Spring is the favorite season of many Texans—but when April showers turn into storms, they can be accompanied by dangerous conditions. Lightning kills an average of 93 Americans and injures 300 more every year, and flash floods result in 140 fatalities, according to the National Weather Service.
Thunderstorms are most likely to happen in the spring and summer months during afternoon and evening hours—but they can occur year-round and at all hours. Flash flood waves move at incredible speeds and can tear out trees and destroy buildings; walls of water can reach 20 feet or much more. Flash flooding deaths often occur at night and when victims are caught in cars.
Below are some safety tips to follow—regardless of the type of weather emergency—during this beautiful but sometimes stormy time of year.
Power Outage Tips
Before you call your co-op to report an outage, make sure you haven’t blown a fuse or tripped a breaker. Look outside to see if your neighbors’ lights are off.
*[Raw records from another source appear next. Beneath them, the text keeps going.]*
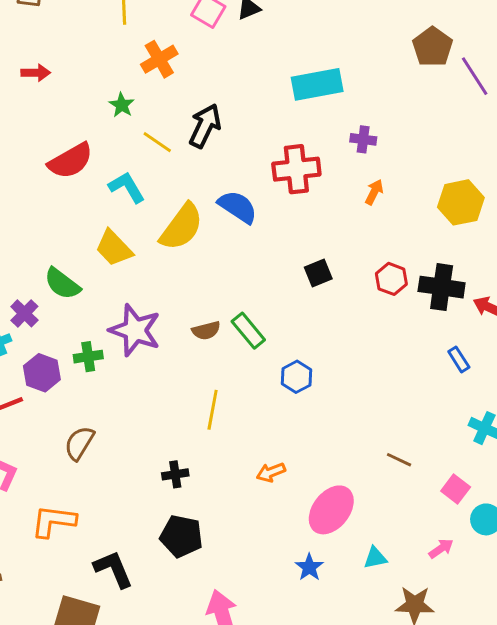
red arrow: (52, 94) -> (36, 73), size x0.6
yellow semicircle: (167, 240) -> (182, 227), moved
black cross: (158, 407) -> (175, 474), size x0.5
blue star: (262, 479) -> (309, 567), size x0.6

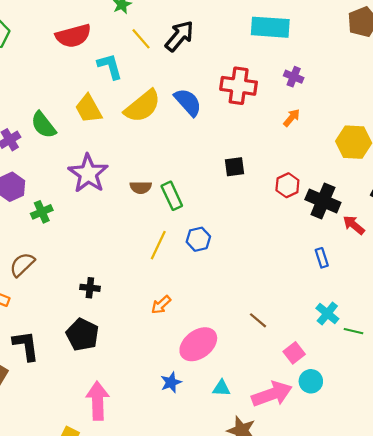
green cross: (88, 357) -> (42, 212), moved, turned -30
yellow line: (213, 410) -> (158, 245), moved
brown semicircle: (79, 443) -> (22, 265), moved
orange arrow: (271, 472) -> (161, 305), turned -35
pink arrow: (441, 549) -> (272, 394), size x2.0

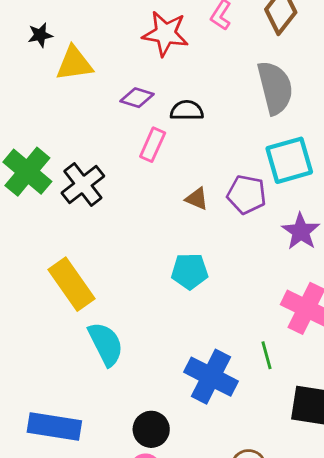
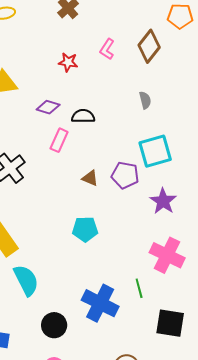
red star: (165, 34) -> (68, 62), size x0.6
gray semicircle: (275, 88) -> (145, 100), size x0.5
black circle: (151, 429) -> (54, 325), moved

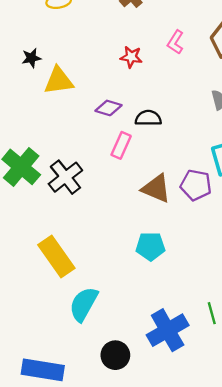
brown triangle: (90, 178) -> (156, 188), size x1.6
cyan semicircle: (26, 280) -> (84, 304), turned -124
blue cross: (100, 303) -> (168, 330), turned 33

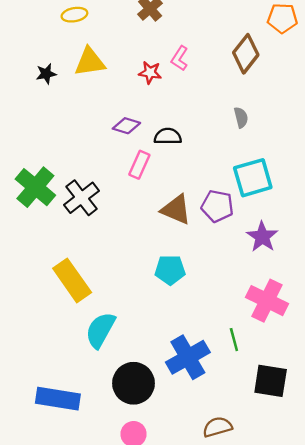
pink L-shape: (175, 42) -> (180, 58), moved
yellow triangle: (59, 81) -> (90, 62), moved
black circle: (115, 355) -> (134, 383), size x1.4

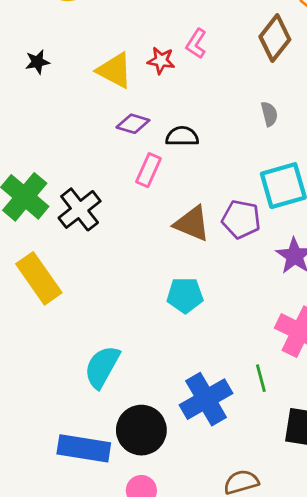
yellow triangle: (90, 62) -> (115, 70), moved, turned 36
yellow rectangle: (72, 280) -> (39, 278), moved
blue rectangle: (58, 399) -> (84, 448), moved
When you call, tell your co-op if you heard any unusual sounds or can see any downed wires in the neighborhood.
Keep emergency numbers handy. Add your electric co-op’s number to the list. Keep a copy of the list in every vehicle, too.
Always consider downed power lines to be deadly. Don’t go near them and don’t let anyone else near them. Report the situation to your electric co-op immediately.
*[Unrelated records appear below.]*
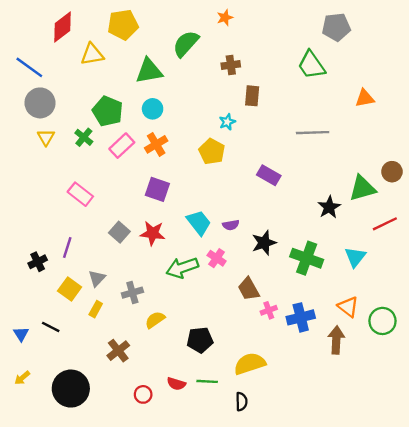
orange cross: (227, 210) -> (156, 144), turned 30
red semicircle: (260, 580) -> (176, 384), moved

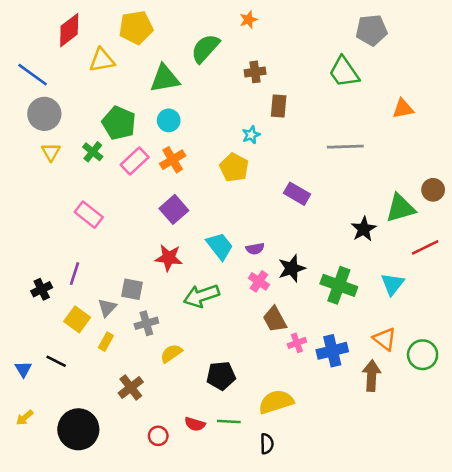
purple square: (157, 189) -> (174, 209), turned 30
gray square: (119, 232) -> (132, 289), moved, turned -30
pink cross: (217, 258) -> (259, 281), moved

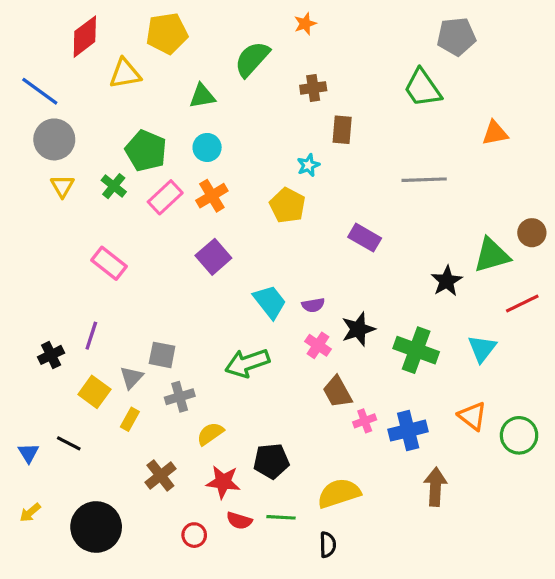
green triangle: (165, 79) -> (202, 96), size x0.7
red star: (169, 258) -> (223, 482), moved
brown arrow: (372, 376) -> (435, 487), moved

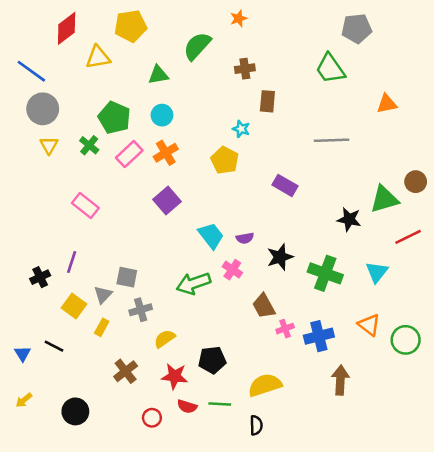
cyan star: (308, 165) -> (241, 129), turned -30
black star: (447, 281) -> (349, 219), turned -30
pink cross: (318, 345) -> (232, 270), moved
black circle: (96, 527) -> (75, 411), size x0.7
Keep plenty of flashlights in your house, preferably one on each floor. Make sure the batteries are fresh and easy to access. Keep a light in each vehicle, too.
Have a battery-powered radio in your home, and keep fresh batteries at the ready.
Have one or more power banks charged and accessible so that you can keep a cellphone charged during an outage. A working cellphone can keep you connected and informed when everything else goes dark.
Monitor updates about widespread power outages via radio broadcasts, or text or social media updates on your cellphone.
Keep the refrigerator door closed, and open it only when absolutely necessary. Food will keep for several hours in a closed, unpowered refrigerator and up to two days in the freezer if the door stays shut.
If you use a generator during a power outage, remember that improper hookup can create serious problems in safety and service. The proper transfer switch is extremely important. Please contact your electric co-op well before an emergency for information on installing and using standby generators.
Lightning Safety Tips
If you are caught outside, do not stand under tall objects. Go to a low place, such as a ravine or ditch. If you are in a group in the open, stay several yards apart from each other.
Avoid water and metal, including tractors and other metal equipment or vehicles.
If you are caught on a level field far from shelter and you feel your hair stand on end, lightning may be about to strike you. Drop to your knees and bend forward, putting your hands on your knees. Do not lie flat on the ground.
Flooding Safety Tips
If time permits after a flood warning is issued, take essential items to safe ground. Move to high ground immediately, before the escape route is cut off.
Do not drive through flooded areas. A car can easily be carried away by just 2 feet of water, and nearly half of all flood fatalities occur in vehicles. If your vehicle stalls in a flooded area, abandon it and seek higher ground.
If your home is flooded, keep the power turned off until the water has been removed and the electrical system inspected.